Kubernetes deployment file

n/a

What problem are you trying to solve?

after logging in to update my ubuntu 24.04 server today, the message queue is no longer working. inspection of logs revealed the error trace

0|ini736   | Error: Socket closed abruptly during opening handshake
0|ini736   |     at TLSSocket.endWhileOpening (/home/tague/ini736/node_modules/amqplib/lib/connection.js:214:19)
0|ini736   |     at TLSSocket.emit (node:events:536:35)
0|ini736   |     at endReadableNT (node:internal/streams/readable:1698:12)
0|ini736   |     at process.processTicksAndRejections (node:internal/process/task_queues:90:21)

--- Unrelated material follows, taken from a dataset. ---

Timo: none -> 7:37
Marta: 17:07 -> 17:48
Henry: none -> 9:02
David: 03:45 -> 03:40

being report from a Node.js application using AMQP that has been working as expected since deployment in January. TLS credentials are valid, and i've verified connection between relevant machines using s_server/s_client as well as locally using s_client to connect to the AMQP instance (which appears as the final entries in the log included above).

this error occurred when the application called amqp.connect with the correct/valid TLS settings and credentials.

[michaelklishin]

As our Community Support Policy explicitly states, we won't troubleshoot TLS, OAuth 2 and LDAP for non-paying users.

There is a dedicated TLS troubleshooting guide that explains the methodology to use.

Node.js amqplib and RabbitMQ 4.1.0 Compatibility

In the 4.1.0 release notes under Breaking Changes and Compatibility Notes there is an explicit mention of a certain Node.js client that you must upgrade to the latest version or your application will not be able to connect to RabbitMQ 4.1.0 plus:

Initial AMQP 0-9-1 Maximum Frame Size

Before a client connection can negotiate a maximum frame size (frame_max), it must authenticate
successfully. Before the authenticated phase, a special lower frame_max value
is used.

With this release, the value was increased from the original 4096 bytes to 8192
to accommodate larger JWT tokens.

Clients that do override frame_max now must use values of 8192 bytes or greater.
We recommend using the default server value of 131072: do not override the frame_max
key in rabbitmq.conf and do not set it in the application code.

amqplib is a popular client library that has been using
a low frame_max default of 4096. Its users must upgrade to a compatible version
(starting with 0.10.7) or explicitly use a higher frame_max.

[PatrickTague]

thank you. i had read through all of these documents before posting, but i missed the one line about upgrading amqplib to 0.10.7. that solved the problem.